> [Exercise aim]:
Go through the data and report how many lines include the word "KiCad", giving only the number.

[Records from a data source]
──────────

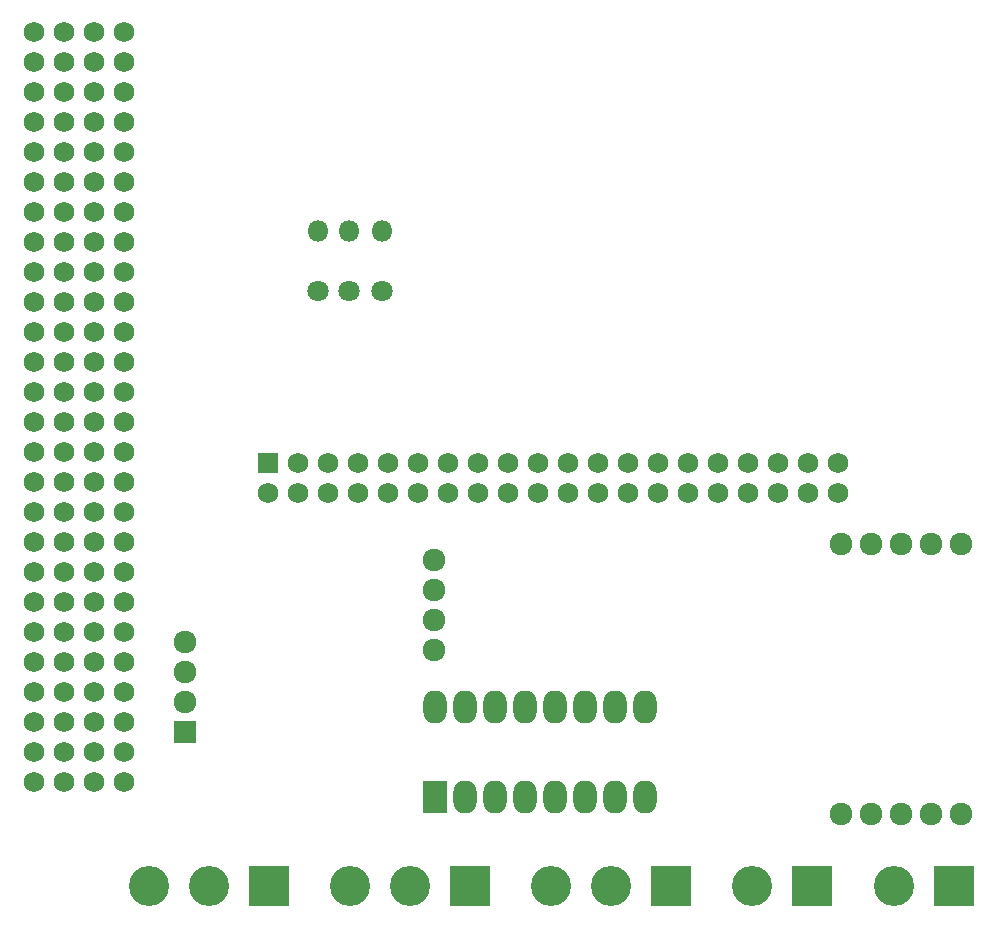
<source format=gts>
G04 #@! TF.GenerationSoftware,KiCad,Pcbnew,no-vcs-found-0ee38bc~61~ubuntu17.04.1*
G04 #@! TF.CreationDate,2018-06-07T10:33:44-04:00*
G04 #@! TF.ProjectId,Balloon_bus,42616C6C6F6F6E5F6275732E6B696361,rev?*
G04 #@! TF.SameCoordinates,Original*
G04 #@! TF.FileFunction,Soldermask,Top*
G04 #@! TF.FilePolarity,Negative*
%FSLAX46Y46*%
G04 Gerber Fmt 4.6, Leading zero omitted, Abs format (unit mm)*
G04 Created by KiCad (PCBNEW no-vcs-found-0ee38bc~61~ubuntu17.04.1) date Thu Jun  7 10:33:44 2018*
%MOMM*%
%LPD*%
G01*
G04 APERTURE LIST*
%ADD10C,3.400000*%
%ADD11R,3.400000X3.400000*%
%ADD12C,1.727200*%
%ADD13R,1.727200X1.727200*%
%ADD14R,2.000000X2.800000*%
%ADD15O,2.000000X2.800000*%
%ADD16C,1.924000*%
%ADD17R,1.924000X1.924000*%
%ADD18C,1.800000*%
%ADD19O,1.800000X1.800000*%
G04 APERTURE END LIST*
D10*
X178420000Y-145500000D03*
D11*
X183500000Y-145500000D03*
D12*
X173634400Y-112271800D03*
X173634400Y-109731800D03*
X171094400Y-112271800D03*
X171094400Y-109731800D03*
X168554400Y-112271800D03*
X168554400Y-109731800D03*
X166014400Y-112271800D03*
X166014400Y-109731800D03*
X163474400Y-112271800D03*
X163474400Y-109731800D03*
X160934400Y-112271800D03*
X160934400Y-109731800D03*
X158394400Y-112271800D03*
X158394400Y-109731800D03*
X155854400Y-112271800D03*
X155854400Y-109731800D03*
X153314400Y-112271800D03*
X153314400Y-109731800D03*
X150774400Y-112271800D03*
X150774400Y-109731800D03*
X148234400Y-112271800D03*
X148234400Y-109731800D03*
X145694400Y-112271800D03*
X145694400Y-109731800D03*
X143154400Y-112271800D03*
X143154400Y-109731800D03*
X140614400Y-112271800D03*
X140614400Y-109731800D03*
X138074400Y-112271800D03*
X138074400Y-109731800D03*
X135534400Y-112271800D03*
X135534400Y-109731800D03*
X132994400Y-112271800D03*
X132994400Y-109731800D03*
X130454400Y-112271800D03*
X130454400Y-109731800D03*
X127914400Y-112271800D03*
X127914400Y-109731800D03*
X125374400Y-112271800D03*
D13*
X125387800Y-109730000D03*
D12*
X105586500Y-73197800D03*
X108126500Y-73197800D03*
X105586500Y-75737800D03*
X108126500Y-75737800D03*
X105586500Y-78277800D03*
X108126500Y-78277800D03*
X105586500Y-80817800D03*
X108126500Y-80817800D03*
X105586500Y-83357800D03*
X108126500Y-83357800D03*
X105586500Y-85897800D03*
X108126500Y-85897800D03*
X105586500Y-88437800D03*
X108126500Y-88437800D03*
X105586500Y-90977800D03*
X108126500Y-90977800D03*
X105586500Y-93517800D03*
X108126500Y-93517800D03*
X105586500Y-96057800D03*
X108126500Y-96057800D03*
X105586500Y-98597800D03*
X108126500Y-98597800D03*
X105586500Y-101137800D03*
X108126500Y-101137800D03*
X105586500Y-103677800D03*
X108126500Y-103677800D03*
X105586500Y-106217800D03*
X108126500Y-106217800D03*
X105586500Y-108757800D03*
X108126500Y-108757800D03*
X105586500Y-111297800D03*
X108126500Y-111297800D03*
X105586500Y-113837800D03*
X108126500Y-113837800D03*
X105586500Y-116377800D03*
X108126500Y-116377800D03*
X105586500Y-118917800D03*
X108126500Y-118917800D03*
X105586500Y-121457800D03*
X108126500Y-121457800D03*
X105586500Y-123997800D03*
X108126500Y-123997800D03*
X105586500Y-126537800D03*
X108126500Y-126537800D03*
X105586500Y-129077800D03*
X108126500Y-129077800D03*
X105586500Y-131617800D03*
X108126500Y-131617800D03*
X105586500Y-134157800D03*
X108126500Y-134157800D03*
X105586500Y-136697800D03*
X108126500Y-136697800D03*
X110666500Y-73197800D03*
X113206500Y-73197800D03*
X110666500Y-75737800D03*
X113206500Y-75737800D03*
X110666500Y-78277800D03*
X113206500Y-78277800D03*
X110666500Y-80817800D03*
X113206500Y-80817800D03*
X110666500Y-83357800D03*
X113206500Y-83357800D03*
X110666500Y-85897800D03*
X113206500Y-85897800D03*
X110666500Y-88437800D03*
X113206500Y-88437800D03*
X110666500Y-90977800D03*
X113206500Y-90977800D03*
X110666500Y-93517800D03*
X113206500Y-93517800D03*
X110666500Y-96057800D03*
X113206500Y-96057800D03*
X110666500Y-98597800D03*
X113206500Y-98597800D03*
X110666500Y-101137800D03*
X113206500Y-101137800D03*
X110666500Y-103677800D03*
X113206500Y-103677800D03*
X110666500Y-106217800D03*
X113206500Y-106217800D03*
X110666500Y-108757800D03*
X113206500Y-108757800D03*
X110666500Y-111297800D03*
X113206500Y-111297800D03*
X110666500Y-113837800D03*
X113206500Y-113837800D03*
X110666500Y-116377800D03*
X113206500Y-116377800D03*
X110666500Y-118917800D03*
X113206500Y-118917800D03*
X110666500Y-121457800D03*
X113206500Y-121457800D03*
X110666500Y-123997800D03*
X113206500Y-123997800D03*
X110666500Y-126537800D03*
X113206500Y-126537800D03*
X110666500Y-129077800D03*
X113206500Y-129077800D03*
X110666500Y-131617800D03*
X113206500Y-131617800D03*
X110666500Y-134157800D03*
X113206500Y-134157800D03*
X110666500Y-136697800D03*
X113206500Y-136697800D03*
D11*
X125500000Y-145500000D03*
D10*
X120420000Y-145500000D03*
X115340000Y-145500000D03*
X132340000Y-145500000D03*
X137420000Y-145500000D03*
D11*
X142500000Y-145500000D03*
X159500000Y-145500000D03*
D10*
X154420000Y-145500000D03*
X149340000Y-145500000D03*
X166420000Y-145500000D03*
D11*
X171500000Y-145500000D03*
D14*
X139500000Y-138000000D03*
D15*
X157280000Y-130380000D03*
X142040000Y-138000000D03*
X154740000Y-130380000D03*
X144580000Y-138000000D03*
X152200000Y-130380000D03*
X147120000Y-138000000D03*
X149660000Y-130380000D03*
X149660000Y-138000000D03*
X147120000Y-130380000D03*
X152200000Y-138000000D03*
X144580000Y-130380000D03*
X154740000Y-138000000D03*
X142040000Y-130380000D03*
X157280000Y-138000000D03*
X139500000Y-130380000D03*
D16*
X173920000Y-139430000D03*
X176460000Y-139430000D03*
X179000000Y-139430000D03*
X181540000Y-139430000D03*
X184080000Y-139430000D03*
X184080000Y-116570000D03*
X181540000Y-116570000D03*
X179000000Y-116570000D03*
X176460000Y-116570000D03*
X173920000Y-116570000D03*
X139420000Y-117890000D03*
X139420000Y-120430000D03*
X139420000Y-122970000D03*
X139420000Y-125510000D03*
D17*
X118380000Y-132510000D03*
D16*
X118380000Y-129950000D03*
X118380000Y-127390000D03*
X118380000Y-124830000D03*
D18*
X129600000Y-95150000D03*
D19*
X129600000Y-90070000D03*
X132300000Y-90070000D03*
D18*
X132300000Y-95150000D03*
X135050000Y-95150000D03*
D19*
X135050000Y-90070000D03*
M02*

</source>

──────────

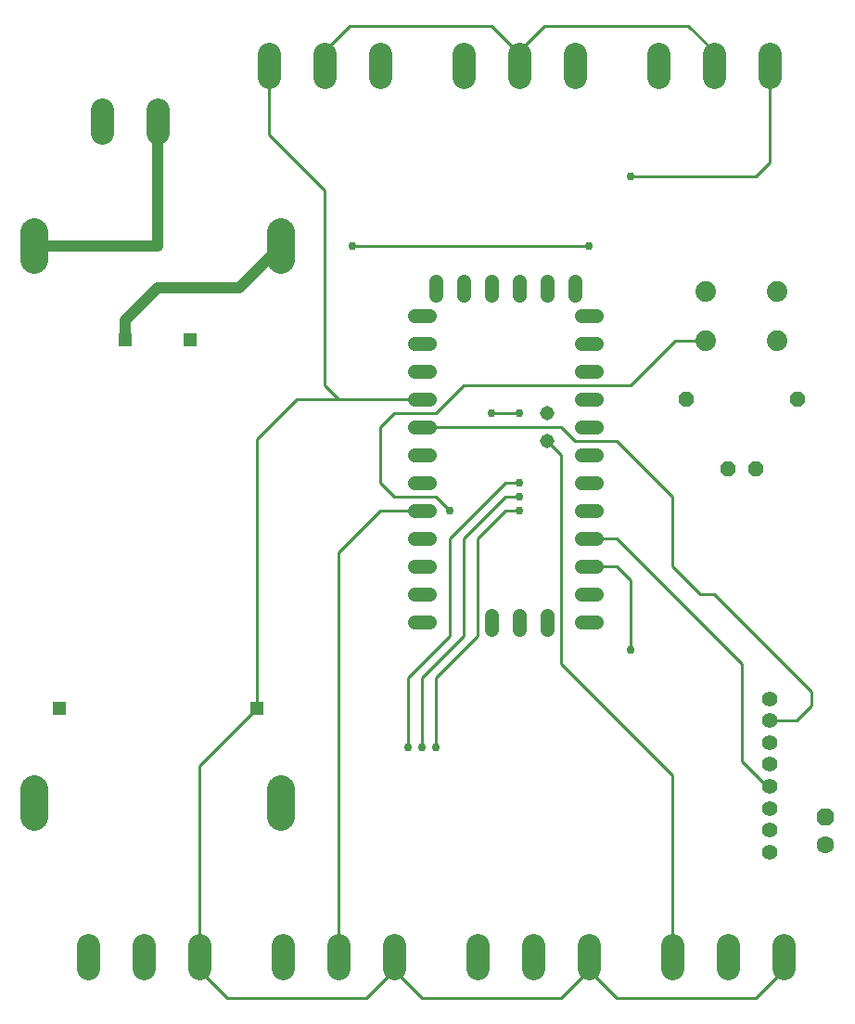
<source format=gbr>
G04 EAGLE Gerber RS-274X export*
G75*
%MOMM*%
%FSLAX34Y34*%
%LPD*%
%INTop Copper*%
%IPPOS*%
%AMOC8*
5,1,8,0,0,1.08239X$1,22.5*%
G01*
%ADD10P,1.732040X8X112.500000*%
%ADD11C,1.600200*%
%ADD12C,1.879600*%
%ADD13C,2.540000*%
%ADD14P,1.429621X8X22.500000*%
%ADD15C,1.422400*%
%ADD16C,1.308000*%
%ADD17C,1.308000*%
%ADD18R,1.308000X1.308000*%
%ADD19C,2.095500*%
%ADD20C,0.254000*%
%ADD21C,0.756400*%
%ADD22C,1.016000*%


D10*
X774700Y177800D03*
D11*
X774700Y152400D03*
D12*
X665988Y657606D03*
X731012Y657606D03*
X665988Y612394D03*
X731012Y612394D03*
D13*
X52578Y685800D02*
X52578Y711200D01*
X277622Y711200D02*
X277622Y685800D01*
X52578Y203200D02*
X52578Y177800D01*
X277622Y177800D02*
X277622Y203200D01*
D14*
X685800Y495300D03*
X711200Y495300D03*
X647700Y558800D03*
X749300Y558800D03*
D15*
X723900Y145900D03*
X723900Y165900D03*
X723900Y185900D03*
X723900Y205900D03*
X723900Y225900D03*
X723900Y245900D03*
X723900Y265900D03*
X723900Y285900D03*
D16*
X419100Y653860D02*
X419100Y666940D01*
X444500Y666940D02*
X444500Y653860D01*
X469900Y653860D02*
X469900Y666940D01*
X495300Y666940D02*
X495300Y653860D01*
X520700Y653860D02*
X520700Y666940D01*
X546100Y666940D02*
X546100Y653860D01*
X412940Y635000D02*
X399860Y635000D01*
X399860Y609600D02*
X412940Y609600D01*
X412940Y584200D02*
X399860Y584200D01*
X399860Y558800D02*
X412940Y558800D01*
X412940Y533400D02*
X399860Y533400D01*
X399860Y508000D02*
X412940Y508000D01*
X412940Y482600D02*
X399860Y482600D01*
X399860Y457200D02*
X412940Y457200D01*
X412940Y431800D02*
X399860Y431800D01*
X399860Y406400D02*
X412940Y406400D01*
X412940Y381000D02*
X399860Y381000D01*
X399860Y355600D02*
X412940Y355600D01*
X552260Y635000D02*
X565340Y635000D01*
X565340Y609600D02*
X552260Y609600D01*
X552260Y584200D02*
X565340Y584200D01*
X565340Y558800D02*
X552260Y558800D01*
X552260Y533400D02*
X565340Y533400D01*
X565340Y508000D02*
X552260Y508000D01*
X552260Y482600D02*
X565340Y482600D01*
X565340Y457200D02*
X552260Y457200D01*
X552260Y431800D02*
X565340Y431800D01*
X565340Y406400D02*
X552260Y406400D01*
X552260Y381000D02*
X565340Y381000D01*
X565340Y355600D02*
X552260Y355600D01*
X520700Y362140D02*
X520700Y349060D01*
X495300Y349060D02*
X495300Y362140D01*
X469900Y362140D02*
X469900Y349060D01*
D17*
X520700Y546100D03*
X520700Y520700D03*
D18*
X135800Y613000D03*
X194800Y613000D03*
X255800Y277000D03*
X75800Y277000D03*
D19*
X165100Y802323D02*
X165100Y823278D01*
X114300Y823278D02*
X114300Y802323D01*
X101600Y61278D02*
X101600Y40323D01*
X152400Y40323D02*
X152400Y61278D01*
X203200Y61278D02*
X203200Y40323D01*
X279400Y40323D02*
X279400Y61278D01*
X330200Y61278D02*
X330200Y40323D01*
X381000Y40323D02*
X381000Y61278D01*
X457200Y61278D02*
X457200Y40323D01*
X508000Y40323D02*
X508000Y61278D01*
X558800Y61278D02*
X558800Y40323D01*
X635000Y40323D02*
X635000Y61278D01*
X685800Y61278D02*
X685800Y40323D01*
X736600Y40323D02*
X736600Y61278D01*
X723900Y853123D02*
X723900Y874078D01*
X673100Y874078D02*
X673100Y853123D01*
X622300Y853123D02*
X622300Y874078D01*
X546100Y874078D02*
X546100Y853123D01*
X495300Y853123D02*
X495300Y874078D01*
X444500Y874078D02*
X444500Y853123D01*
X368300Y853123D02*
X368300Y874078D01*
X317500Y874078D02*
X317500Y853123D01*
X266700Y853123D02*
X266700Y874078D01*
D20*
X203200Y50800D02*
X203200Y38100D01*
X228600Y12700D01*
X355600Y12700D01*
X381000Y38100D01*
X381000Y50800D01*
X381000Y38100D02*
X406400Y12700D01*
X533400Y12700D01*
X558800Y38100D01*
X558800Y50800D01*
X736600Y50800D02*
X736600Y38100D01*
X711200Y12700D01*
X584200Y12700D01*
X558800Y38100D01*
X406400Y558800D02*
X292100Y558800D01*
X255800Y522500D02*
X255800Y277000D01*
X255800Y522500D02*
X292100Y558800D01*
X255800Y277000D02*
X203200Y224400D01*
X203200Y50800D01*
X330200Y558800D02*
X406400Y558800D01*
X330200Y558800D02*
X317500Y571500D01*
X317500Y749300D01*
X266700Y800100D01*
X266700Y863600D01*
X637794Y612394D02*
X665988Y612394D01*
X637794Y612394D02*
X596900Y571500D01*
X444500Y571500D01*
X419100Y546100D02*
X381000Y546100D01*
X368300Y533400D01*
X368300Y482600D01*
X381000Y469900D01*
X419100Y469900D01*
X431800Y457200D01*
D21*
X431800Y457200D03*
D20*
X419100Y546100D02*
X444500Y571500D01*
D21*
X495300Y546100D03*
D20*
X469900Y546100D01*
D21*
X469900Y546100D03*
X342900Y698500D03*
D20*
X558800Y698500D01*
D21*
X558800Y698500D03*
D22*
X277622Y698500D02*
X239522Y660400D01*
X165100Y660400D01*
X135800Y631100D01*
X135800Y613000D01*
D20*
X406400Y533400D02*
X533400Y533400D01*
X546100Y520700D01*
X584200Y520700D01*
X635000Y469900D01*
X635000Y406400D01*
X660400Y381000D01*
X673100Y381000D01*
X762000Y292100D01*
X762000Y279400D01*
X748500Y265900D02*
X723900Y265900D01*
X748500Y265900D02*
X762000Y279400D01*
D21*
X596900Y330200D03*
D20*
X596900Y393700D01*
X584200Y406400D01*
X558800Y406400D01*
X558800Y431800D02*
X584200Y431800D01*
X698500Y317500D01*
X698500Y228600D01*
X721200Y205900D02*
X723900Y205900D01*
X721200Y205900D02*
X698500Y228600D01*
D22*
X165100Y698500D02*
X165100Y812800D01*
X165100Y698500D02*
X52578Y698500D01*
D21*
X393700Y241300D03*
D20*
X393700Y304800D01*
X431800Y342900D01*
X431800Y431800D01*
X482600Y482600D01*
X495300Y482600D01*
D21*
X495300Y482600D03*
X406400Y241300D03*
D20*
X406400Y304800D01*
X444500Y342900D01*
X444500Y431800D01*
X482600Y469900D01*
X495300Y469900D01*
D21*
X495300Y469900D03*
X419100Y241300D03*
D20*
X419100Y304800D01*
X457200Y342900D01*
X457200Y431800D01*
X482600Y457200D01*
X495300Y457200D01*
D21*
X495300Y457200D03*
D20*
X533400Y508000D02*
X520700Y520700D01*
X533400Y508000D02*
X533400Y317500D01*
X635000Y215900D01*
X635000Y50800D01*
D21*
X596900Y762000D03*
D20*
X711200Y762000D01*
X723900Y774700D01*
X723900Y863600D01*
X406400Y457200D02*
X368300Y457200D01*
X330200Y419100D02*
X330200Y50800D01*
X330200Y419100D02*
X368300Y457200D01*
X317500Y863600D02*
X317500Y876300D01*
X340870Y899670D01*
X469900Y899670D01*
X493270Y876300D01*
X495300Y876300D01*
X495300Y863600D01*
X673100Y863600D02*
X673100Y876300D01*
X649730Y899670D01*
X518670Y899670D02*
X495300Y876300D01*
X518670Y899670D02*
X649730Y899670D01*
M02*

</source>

──────────

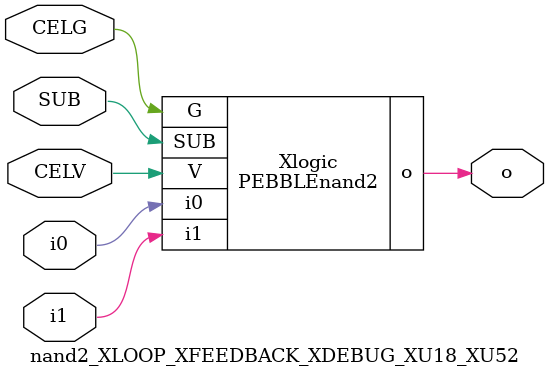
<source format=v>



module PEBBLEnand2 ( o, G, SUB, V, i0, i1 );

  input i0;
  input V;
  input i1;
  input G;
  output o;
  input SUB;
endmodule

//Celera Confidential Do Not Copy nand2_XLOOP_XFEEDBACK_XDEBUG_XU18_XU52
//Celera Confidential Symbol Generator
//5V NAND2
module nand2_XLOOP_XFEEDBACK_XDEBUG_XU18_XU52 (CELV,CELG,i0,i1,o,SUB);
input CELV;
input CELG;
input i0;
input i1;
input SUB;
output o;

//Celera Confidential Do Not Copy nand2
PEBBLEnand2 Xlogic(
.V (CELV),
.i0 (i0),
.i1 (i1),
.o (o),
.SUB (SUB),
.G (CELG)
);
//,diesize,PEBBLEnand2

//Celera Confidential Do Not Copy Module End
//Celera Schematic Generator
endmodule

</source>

──────────

> [Output]:
2